*** Opening TEXT SHOWN ***

January 4th, 2016 9 comments

The comments on my post outlining recommended R usage for professional developers were universally scornful, with my proposal recommending subset receiving the greatest wrath. The main argument against using subset appeared to be that it went against existing practice, one comment linked to Hadley Wickham suggesting it was useful in an interactive session (and by implication not useful elsewhere).

The commenters appeared to be knowledgeable R users and I suspect might have fallen into the trap of thinking that having invested time in obtaining expertise of language intricacies, they ought to use these intricacies. Big mistake, the best way to make use of language expertise is to use it to avoid the intricacies, aiming to write simply, easy to understand code.

Let’s use Hadley’s example to discuss the pros and cons of subset vs. array indexing (normally I have lots of data to help make my case, but usage data for R is thin on the ground).

Some data to work with, which would normally be read from a file.

sample_df = data.frame(a = 1:5, b = 5:1, c = c(5, 3, 1, 4, 1))

The following are two of the ways of extracting all rows for which a >= 4:

subset(sample_df, a >= 4)
# has the same external effect as:
sample_df[sample_df$a >= 4, ]

The subset approach has the advantages:

  1. The array name, sample_df, only appears once. If this code is cut-and-pasted or the array name changes, the person editing the code may omit changing the second occurrence.
  2. Omitting the comma in the array access is an easy mistake to make (and it won’t get flagged).

*** Closing TEXT SHOWN ***

• **WHAT IS BEING ASKED**
According to the text on subset versus array indexing in R, which easy mistake in array access won't get flagged?

*** Opening RECORD EXTRACTS ***

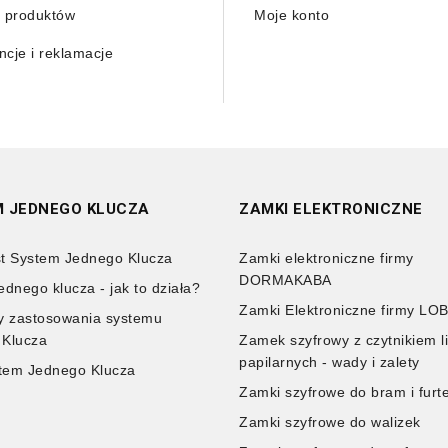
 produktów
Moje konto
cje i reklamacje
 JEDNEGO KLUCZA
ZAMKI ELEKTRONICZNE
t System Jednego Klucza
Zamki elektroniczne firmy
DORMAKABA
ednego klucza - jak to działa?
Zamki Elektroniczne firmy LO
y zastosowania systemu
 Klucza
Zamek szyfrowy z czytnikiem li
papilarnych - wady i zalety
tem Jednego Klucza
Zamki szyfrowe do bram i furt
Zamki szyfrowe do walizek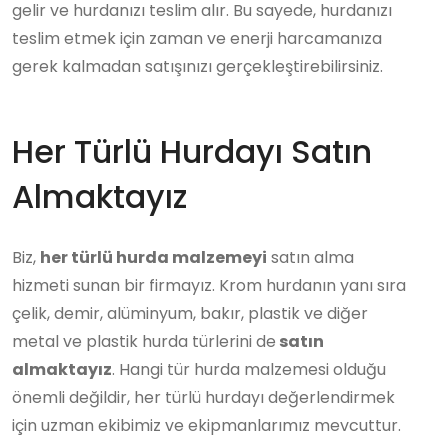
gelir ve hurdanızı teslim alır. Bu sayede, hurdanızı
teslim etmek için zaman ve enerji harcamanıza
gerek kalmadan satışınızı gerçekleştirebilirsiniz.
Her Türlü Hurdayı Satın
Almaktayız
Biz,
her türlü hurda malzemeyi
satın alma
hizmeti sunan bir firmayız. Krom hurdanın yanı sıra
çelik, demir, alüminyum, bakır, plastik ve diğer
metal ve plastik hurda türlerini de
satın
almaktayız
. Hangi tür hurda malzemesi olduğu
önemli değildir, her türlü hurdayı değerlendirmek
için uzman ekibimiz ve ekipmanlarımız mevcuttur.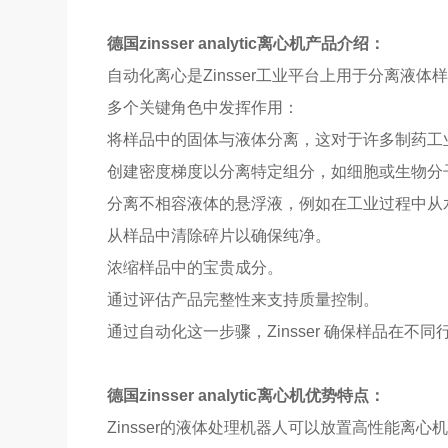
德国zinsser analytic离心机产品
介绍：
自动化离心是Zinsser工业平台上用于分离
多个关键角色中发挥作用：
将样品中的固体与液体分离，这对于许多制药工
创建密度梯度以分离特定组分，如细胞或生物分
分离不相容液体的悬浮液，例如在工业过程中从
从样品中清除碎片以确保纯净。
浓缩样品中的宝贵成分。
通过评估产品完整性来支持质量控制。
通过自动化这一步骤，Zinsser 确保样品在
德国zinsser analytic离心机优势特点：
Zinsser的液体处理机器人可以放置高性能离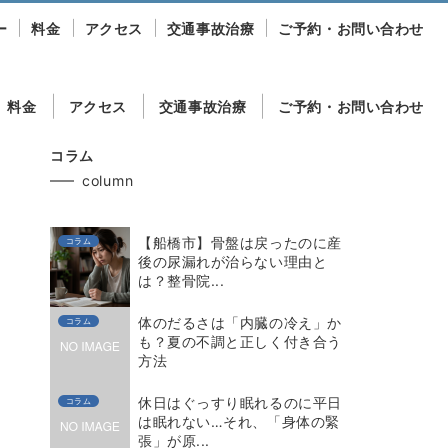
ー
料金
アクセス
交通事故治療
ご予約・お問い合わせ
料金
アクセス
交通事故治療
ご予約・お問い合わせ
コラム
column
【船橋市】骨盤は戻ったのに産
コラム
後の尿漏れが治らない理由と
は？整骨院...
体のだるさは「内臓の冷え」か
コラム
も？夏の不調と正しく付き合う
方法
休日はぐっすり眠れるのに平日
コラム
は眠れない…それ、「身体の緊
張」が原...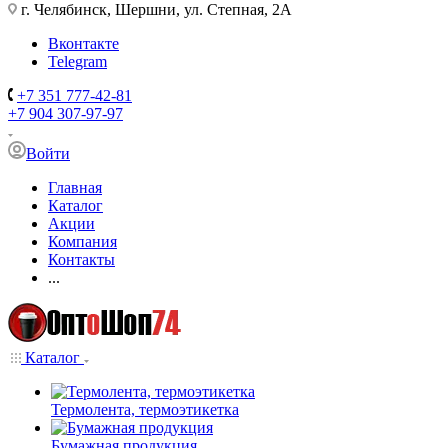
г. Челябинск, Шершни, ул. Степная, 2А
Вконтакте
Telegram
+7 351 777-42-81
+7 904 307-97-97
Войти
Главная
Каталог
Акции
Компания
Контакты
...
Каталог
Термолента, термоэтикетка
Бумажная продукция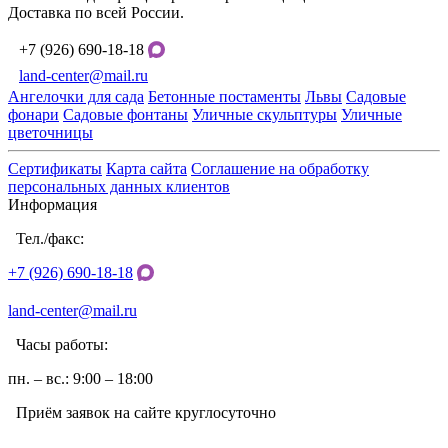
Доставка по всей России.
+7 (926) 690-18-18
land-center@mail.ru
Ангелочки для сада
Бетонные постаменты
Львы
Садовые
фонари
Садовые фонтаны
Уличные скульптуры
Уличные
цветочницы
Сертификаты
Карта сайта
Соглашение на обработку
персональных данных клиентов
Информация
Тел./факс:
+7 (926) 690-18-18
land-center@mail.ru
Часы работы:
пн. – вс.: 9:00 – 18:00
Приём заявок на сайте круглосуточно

*** Closing RECORD EXTRACTS ***

• **EXERCISE RESULT**
Omitting the comma in the array access.